Recommended setup 400A, multiple subpanels

Hi,

I’m trying to come up with the best plan to make sure I’m not missing anything or buying the wrong setup.

We purchased a house that was used as a elderly home so we have lots of square footage)

So we have 2 phases 400A power coming in from the grid.

In the electrical room where it comes in, it splits off to 4 different subpanels. One 100A that’s 4 feet away, then we have in line fuse box to feed the other panels. One of them is 200A and the two others are 100A. The 200 and the two 100 are pretty far from this room.

the 200A is the panel feeding most of the house common living area, one 100A is feeding the garage, another 100A is feeding an house extension where my computer room and home office sits alongside most of my kids rooms (3 out of the 5) and the last 100A is feeding another extension that we converted into a small 3 1/2 for my in-law.

if someone has any suggestion on how I should tackle energy monitoring with this kind of setup I’d love it, I’m a bit loss at to what the best strategy would be.

thanks

Simon

What are some of your goals?

Do you want to be able to monitor all circuits? You will almost certainly need multiple units to accomplish this. You didn’t indicate how far was pretty far. There are threads on extending CTs.

Do you just want to see the total for the house? This should be relatively easy but your description of the various uses of the different areas suggests that that you more than that.

Worst case scenario is 4 different base units, basically one for each sub panel.

I should have probably mentioned it :slight_smile:

So having 5 kids and the in-law living in the same house comes with a pretty hefty electricity bill. I already have most of my thermostat switched to stelpro zwave as well as many of the light switches in the common area. I would like to monitor my power usage in order to see where I should prioritize my efforts (and budget).

the distance between the power meter and the in-law panel to the rest is clearly out of reach to just use long wires. the nearest one if I had to guess is around 60ft if I draw a straight line.

thanks

Typically there should be one power meter into the building. With that many panels, you might have a metering panel with utility CT’s inside.
Then the power lines would be split at a panel with disconnects. These would then feed each sub-panel.

If that is the case, the main panel probably has buss-bars. Bob has large CT’s that can be ‘whole building’ and monitor the mains at that point.

If your installation follows this, then you can add CT’s and monitor the lines from this central point to each sub-panel.

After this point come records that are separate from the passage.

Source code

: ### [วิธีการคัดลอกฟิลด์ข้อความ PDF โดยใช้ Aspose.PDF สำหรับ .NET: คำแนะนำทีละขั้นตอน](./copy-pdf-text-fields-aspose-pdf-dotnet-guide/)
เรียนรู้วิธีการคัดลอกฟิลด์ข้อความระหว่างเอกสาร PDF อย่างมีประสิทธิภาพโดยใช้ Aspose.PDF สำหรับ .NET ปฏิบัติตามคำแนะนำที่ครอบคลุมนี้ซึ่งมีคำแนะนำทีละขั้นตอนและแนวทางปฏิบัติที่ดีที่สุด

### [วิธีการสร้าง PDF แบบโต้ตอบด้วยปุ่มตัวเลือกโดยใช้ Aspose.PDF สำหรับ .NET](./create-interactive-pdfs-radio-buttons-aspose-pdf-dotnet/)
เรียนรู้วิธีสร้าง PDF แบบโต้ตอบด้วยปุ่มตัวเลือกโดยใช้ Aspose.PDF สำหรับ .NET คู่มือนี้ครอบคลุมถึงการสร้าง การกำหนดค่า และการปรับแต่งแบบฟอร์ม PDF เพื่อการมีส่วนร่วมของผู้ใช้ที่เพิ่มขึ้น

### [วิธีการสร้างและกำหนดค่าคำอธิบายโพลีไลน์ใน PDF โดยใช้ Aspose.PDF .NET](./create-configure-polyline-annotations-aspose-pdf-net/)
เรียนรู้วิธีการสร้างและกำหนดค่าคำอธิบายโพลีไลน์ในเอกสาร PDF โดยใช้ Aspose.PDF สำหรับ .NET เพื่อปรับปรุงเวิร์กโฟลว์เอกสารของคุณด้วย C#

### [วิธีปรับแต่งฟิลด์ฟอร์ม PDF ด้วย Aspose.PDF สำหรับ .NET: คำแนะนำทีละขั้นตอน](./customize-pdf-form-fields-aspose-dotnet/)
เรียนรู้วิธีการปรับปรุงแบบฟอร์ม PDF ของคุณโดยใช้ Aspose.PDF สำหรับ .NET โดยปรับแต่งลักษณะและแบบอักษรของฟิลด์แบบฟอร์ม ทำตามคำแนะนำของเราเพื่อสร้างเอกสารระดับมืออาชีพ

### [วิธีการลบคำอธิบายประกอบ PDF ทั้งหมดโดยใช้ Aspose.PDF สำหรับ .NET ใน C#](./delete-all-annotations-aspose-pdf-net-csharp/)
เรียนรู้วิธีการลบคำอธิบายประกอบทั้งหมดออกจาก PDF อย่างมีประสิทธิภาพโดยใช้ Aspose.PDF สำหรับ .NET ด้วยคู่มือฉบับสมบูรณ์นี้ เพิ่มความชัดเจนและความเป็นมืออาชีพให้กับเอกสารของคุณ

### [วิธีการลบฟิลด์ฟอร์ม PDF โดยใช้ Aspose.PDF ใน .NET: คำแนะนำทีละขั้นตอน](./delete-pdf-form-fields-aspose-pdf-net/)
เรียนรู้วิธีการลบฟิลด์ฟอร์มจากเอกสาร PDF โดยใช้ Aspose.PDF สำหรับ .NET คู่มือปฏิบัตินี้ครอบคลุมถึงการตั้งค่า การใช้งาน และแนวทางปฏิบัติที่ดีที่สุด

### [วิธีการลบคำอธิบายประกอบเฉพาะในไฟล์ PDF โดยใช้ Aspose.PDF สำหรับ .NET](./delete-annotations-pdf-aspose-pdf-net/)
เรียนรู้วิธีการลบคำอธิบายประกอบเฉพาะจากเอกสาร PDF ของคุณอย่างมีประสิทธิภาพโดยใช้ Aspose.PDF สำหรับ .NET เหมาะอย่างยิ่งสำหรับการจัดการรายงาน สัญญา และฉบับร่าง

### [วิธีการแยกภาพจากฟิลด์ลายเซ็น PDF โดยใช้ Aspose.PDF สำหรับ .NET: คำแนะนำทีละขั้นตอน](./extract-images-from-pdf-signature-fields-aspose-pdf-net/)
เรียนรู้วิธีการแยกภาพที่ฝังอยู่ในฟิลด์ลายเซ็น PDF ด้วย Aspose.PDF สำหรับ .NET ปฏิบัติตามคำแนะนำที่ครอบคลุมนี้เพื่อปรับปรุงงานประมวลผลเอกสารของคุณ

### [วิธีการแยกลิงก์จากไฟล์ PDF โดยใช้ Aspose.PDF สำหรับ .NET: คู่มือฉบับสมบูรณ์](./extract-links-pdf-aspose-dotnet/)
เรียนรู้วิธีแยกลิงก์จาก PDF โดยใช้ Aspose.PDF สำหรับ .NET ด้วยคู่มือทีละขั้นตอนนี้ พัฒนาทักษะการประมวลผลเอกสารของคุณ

Using 2 IOTAWatt units would allow for a mains monitoring and then a sub-panel monitoring.
One a more permanant central point monitor, the other a movable single panel monitor.

This starts to get spread out, but if you were to list all circuits on each panel, you could use one IOTAWatt to monitor that panel and determine what are fixed loads and what are, for a lack of a better term parasitic. (I think there is a more common term)
A friend has an ice maker and a freezer. Found that by bagging ice, shutting off the ice maker and then only running it when he was low, was a huge savings. That is what I call a parasitic load. something redundant or wasteful and not needed to be on all the time.

The beauty is that if you monitored the mains on the sub-panel and 8 more active circuits, you would get a real grip on what is needed and what is not.

A lot of this is conjecture, so please give us more information about how the power enters the building and split to the various sub-panels.

I wonder what you did.

I just ordered a Iotawatt unit this morning. I have a tiny version of you problem. When I get there, my plan is using Home Assistant to aggregate values from multiple systems into a single total consumption number there. Probably I could aggregate 2 or more Iotawatt using some other method. But Home Assistant allows me to pull data from different types of systems, if I choose to follow that path in the future.